William Uffelman, President and CEO
Nevada Bankers Association
The housing market is slowing, so real estate lending is slowing, but the banking industry is still expanding in Nevada. Branches are still opening despite the $7,000-per-branch tax passed by the last Legislature. “Seven thousand dollars is the cost of doing business as any particular branch,” said Uffelman. “It’s not overwhelming, it’s just $7,000 that isn’t available for healthcare costs, for lending, for other things. I’m not aware of any other business that has to, in effect, plunk down $7,000 before any other costs are added, as a privilege for opening their doors.” Banks continue to form and to open branches, however, and likely will until the industry hits saturation.

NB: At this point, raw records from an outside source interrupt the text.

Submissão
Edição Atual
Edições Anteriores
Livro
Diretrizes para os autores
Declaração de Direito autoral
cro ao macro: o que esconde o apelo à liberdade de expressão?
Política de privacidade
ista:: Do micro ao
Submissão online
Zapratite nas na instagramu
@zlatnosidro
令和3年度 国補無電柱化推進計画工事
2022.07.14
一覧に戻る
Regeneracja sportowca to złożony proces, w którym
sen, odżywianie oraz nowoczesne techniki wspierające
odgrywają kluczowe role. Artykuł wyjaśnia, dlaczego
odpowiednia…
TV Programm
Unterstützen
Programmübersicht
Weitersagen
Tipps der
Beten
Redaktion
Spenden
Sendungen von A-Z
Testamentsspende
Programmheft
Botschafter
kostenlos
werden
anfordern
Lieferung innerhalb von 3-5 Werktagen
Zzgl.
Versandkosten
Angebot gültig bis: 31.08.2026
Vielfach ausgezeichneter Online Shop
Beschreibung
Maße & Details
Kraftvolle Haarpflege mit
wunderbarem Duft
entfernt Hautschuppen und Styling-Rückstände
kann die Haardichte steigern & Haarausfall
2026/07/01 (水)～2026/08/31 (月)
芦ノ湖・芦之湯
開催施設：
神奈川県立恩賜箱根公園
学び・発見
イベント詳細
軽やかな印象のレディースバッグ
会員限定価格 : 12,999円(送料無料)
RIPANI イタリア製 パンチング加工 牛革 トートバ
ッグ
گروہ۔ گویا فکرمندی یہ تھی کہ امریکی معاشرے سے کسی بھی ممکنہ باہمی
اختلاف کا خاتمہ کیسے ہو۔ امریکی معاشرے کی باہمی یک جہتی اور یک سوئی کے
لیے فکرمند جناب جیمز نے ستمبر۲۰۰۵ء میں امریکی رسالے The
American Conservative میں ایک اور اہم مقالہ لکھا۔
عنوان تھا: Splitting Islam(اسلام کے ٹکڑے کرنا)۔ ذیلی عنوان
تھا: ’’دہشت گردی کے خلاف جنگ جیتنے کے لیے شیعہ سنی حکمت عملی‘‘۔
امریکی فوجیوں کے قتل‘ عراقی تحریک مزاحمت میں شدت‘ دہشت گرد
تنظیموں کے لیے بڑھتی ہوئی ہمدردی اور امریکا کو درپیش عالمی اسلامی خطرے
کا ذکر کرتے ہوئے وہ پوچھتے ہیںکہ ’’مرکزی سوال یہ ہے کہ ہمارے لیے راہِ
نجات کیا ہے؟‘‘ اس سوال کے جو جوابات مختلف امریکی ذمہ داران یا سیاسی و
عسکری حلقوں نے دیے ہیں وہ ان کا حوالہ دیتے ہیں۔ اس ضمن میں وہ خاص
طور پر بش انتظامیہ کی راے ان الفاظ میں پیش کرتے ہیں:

Nevada Commission on Economic Development
Verlyn Miller, Vice Chairman
“Economic development activity is probably as strong currently as it has ever been, and looks to be that way for the next year,” said Miller. “I anticipate 2006 will be very strong and very positive. We still have a great number of companies from California looking to come in because of problems with workmans’ compensation and the cost of doing business in California. We’ve got all of our regional economic development authorities in Reno, Las Vegas and rural counties working with large numbers of clients. The Nevada Commission on Economic Development has been very active the last several months and we anticipate we will continue to be so.”
Last year’s economic forecast article predicted 2005 would be a vintage year for Nevada’s economy, and the predictions came true. This year we’re faced with a few more variables – uncertainties from natural disasters to terrorist threats to gas prices – but for now, Nevada’s economic future looks bright and Nevada’s economic leaders are working to keep it that way.